Tailoring incoming shear and turbulence profiles for lab‐scale wind turbines

Abstract

AbstractAn active grid is used to generate a variety of turbulent shear profiles in a wind tunnel. The vertical bars are set to flap through varying angles across the test section producing a variation in the perceived solidity, resulting in a mean shear. The horizontal bars are used in a fully random operational mode to set the background turbulence level. It is demonstrated that mean velocity profiles with approximately the same shear can be produced with different turbulence intensities and local turbulent Reynolds numbers based on the Taylor microscale, λ. Conversely, it is also demonstrated that flows can be produced with similar turbulence intensity profiles but different mean shear. It is confirmed that the length scales and dynamics, the latter being assessed through the velocity spectra and probability density functions, do not vary significantly across the investigation domain.
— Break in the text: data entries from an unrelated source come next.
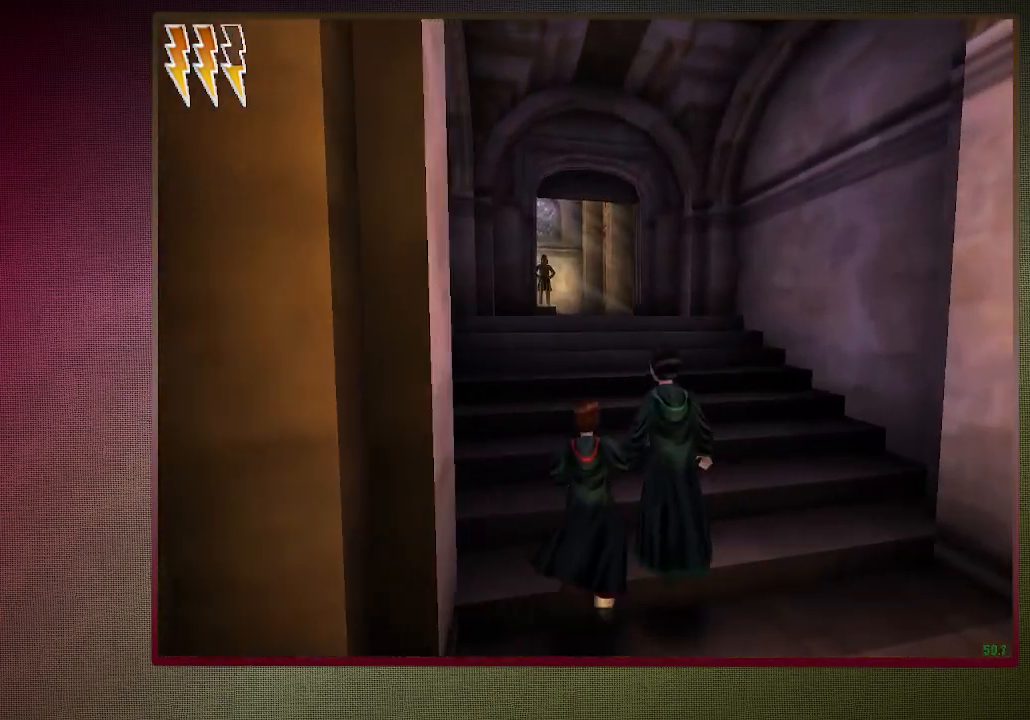
{"keys": ["shift", "space", "w"], "mouse": ["left"], "events": [[83, "mouse_left", "down"], [83, "mouse_right", "down"], [233, "mouse_left", "up"], [267, "mouse_right", "up"], [317, "mouse_left", "down"], [317, "mouse_right", "down"], [417, "mouse_right", "up"], [467, "mouse_left", "up"], [500, "mouse_left", "down"]]}
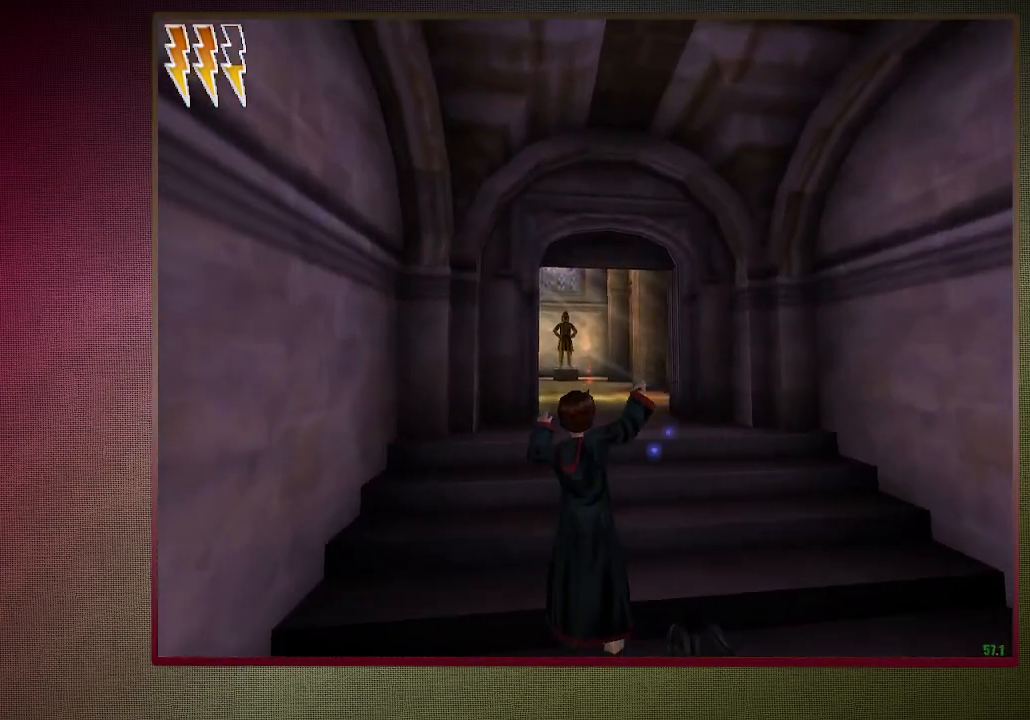
{"keys": ["shift", "space", "w"], "mouse": ["left", "right"], "events": [[167, "mouse_left", "up"], [250, "mouse_left", "down"], [300, "mouse_right", "down"], [433, "mouse_left", "up"], [433, "mouse_right", "up"], [483, "mouse_left", "down"], [483, "mouse_right", "down"]]}
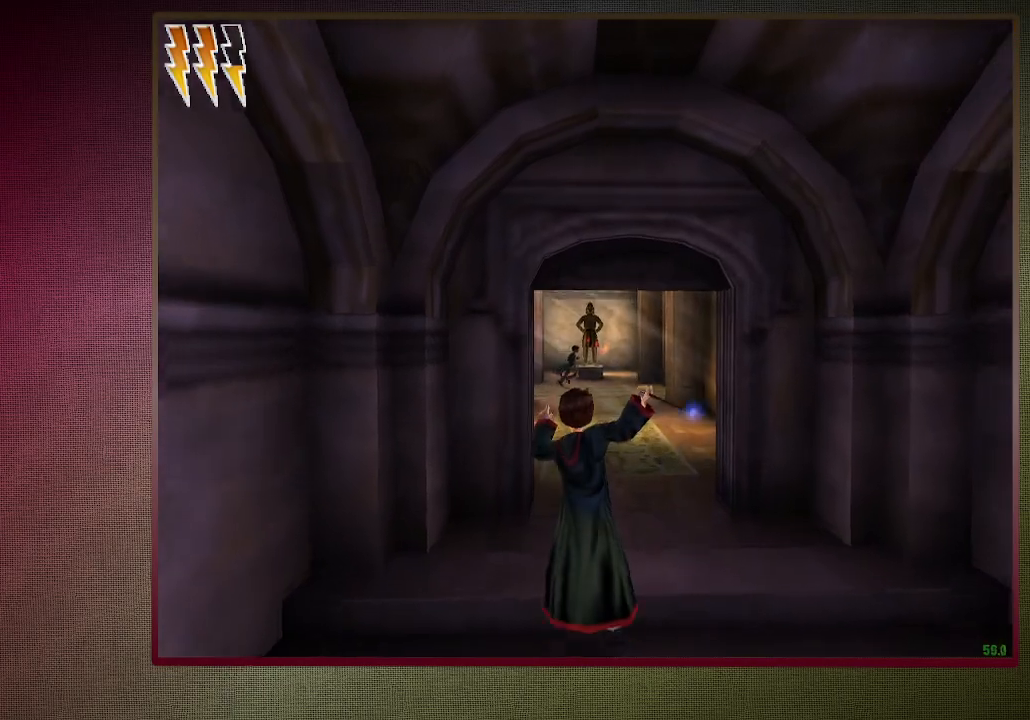
{"keys": ["shift", "space", "w"], "mouse": [], "events": [[67, "mouse_right", "up"], [117, "mouse_left", "up"], [167, "mouse_left", "down"], [317, "mouse_left", "up"], [367, "mouse_left", "down"], [483, "mouse_left", "up"]]}
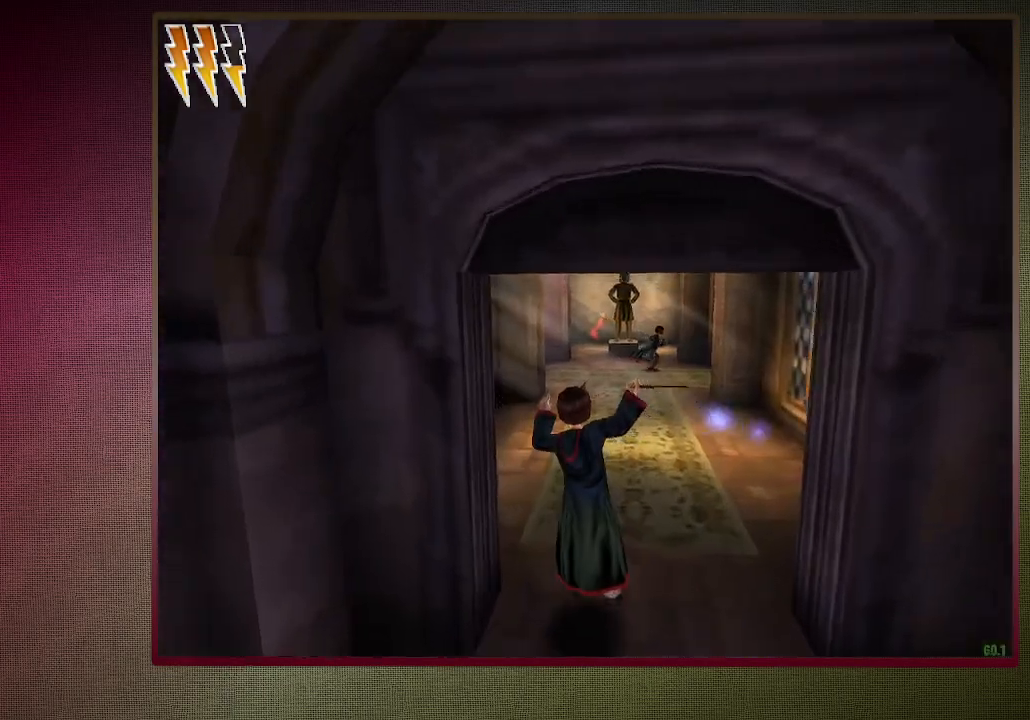
{"keys": ["shift", "space", "w"], "mouse": [], "events": [[33, "mouse_left", "down"], [183, "mouse_left", "up"]]}
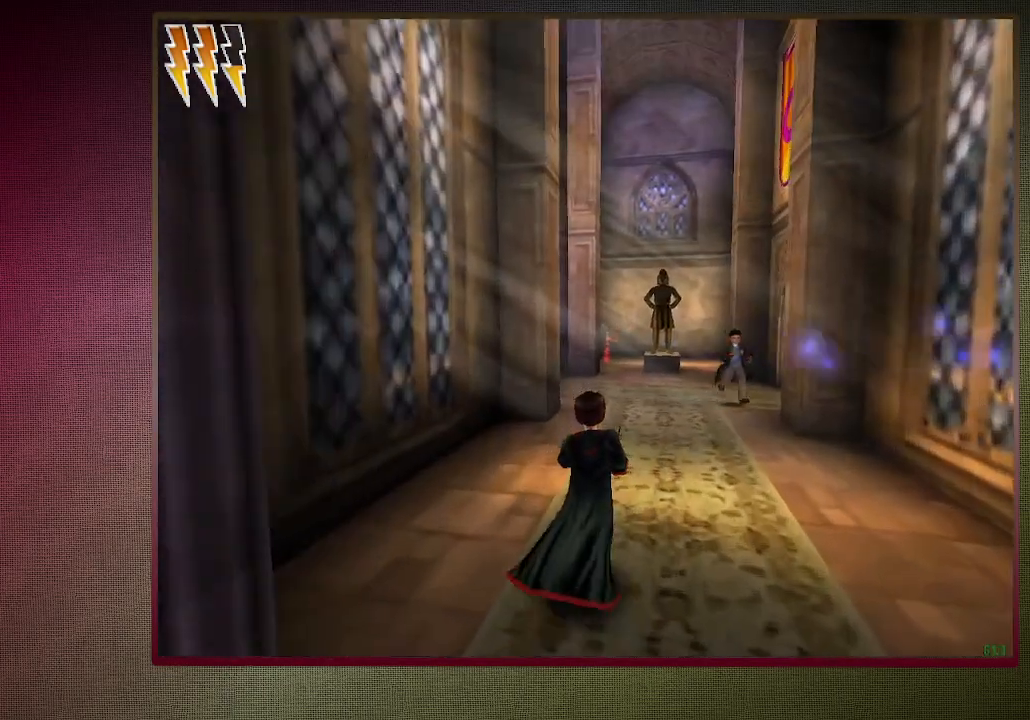
{"keys": ["shift", "space", "w"], "mouse": [], "events": []}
Such flows are of particular relevance for studies investigating the effect of in‐flow conditions on obstacles where these studies wish to decouple the effects of turbulence intensity and mean shear, a feat previously unattainable in experimental facilities. Given that the power output of wind turbines is known to be a function of both mean shear and turbulence intensity, the experimental methodology presented herein is invaluable to the wind turbine model testing community who, at present, cannot exert such control authority over the in‐flow conditions.